Changing Clients and Cases

As a global law firm focused on international transactions, we represent private enterprises, potential investors, and financial institutions from China, the Middle East, Latin America, and the Caribbean, as well as Europe and the U.S. In the past two years, we have seen a strong upturn in clients from Mexico, the Asia/Pacific region, as well as the Middle East. This regional trend is likely the result of the depressed economic conditions in the U.S., coupled with increasingly robust Sino-Latin American trade and investment. These regions, which are mainly comprised of developing nations lacking tough regulations, have also become the breeding ground for corruption and fraud.

The global economic crisis has created a new class of victim. Corporations, financial institutions, and even government entities have fallen victim to increasingly sophisticated schemes to defraud. Not only have these entities been directly defrauded, they have unwittingly become pawns in the schemes to defraud third parties. This is especially the case with financial institutions, whose account holders have been stripped of their holdings by the perpetrators of Ponzi schemes and other fraudulent activities. Although Fighting Fraud and Corruption in Latin America these entities may lay claim to the title of “victim,” they have also been labeled villains by the very account holders that have seen their assets depleted due to lax compliance and enforcement policies. There is a line where negligence turns criminal, and institutions that fail to acknowledge the important role they play in protecting against fraud and corruption risk crossing that line. Since 2008, our firm has seen a significant increase in cases involving entities seeking relief as direct victims of fraud while, at the same time, seeking to defend against allegations that they permitted frauds to be perpetrated against third-parties.
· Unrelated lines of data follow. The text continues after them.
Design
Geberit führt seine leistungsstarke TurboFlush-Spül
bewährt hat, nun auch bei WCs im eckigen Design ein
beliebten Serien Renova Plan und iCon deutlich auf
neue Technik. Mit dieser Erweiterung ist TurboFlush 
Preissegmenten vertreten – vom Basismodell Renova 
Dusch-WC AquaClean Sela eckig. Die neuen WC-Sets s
Between 2009-2010 our firm has been involved in numerous cases involving alleged violations of the Foreign Corrupt Practices Act (FCPA), codified at 15 U.S.C. §§ 78dd-1, et seq., the USA Patriot Act, Pub. L. No.  107-56, 115 Stat. 272 (2001), and certain rules and regulations enforced by the U.S. Office of Foreign Assets Control (OFAC), see, e.g., 31 C.F.R. §  515.201 (2009) (Cuba) and 31 C.F.R. § 560.204 (2009) (Iran), which polices commercial dealings with nations considered unfriendly to the U.S., including Cuba, Iran, and North Korea. In addition to specific violations of these various enforcement regimes, U.S. authorities regularly tack-on money laundering charges to FCPA and OFAC violations, as such violations may constitute the type of specified unlawful activity that can turn transactions into money laundering.